Parliamentary reporter @TrinderMatt

CALLS for a £10 minimum wage are “desperately outdated,” Labour MP Andy McDonald told Unite’s policy conference in Liverpool today.

Addressing the union’s delegates, the former shadow employment secretary said the demand — currently being made by Labour leader Sir Keir Starmer — was “over half a decade old” and inadequate after the great sacrifices workers have made during the Covid-19 pandemic.

It was his first major speech since resigning from the shadow cabinet during last month’s Labour conference, citing the leadership’s refusal to back a statutory minimum of at least £15 per hour, a rate backed by Labour delegates as part of a Unite motion on worker’s rights.

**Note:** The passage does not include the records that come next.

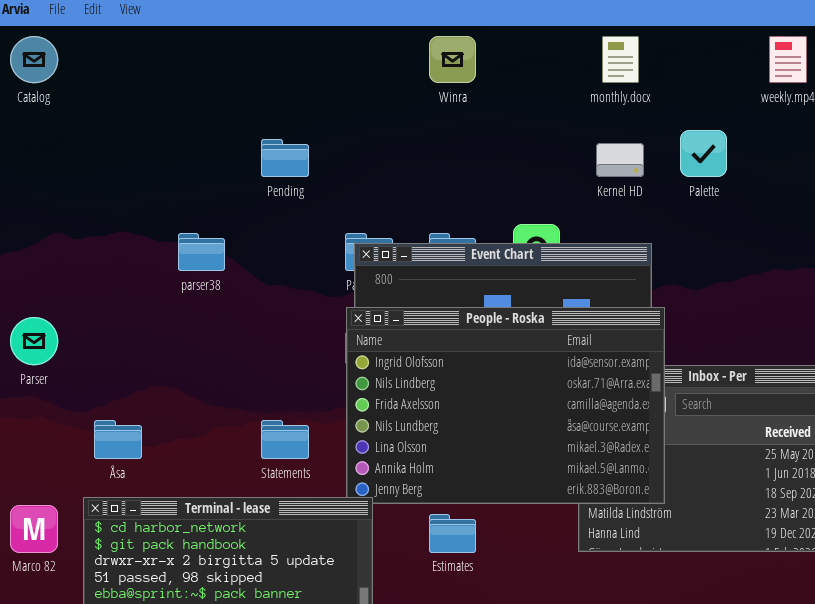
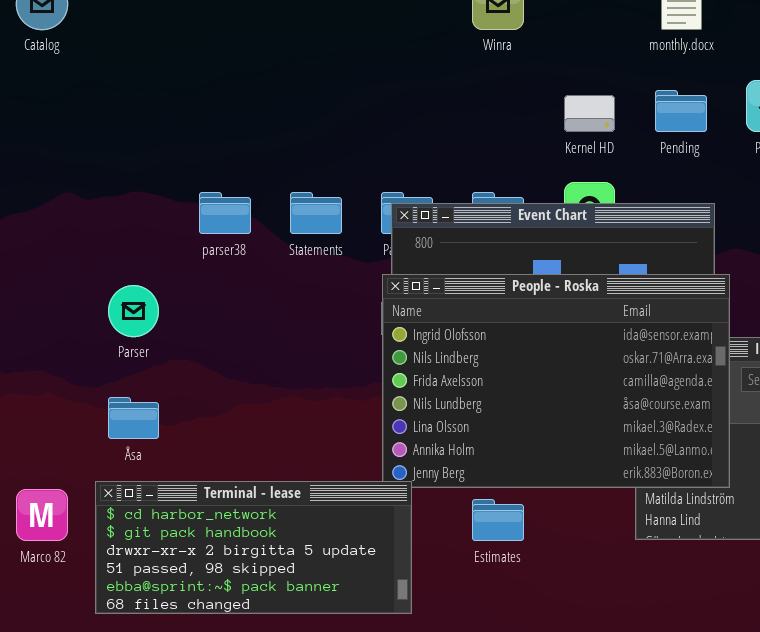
Pending: [261,139,309,177] -> [655,90,707,132], moved
Kernel HD: [596,143,644,177] -> [564,95,615,132], moved
Parser: [10,317,58,365] -> [108,285,159,337], moved
Statements: [261,420,309,459] -> [290,192,342,234], moved

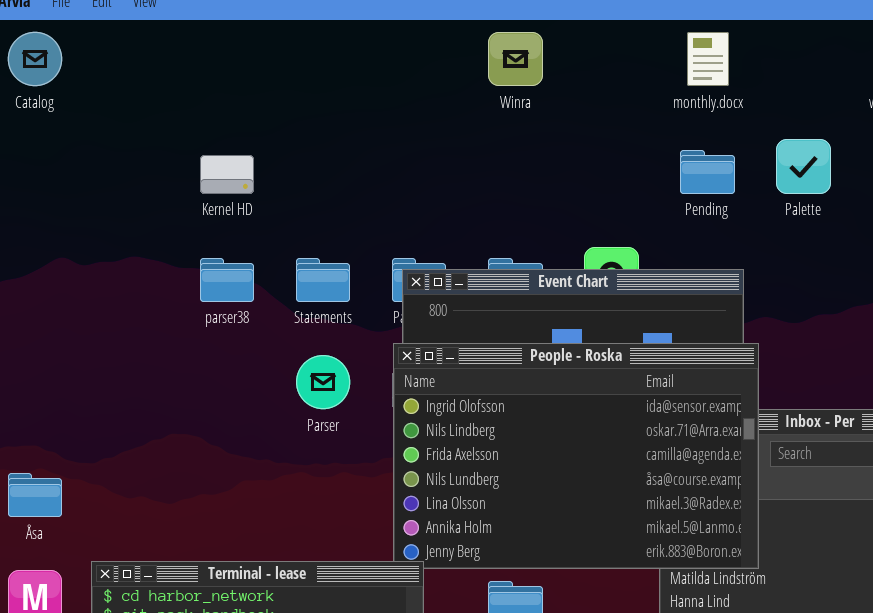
Kernel HD: [564,95,615,132] -> [200,155,254,194], moved
Parser: [108,285,159,337] -> [296,355,350,409], moved
Åsa: [108,397,159,439] -> [8,473,62,517], moved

Mr McDonald slammed those who “do not have greater ambition than poverty wages.”

The Middlesbrough MP said: “After many months of a pandemic when we had made commitments to stand by working people, I simply could not look those same workers in the eye and tell them they are not worth a wage that is enough to live on.

“It ought to be a basic point of principle for our movement that we fight for workers to be paid enough to raise them out of poverty and have a decent standard of living free from financial insecurity.

“Yet, thanks to this government and the ruling class that it represents, with their singular focus on extracting the value created by working people, far too many are currently denied the basic necessities and rights that they should be entitled to.”

Mr McDonald reiterated demands for a new deal for working people, which he said would allow workers to “live fully flourishing lives, not simply survive.”

He also called for protections against unfair dismissal, a single status of “worker” for all but the genuinely self-employed, proper sick pay and the repeal of anti-trade union legislation.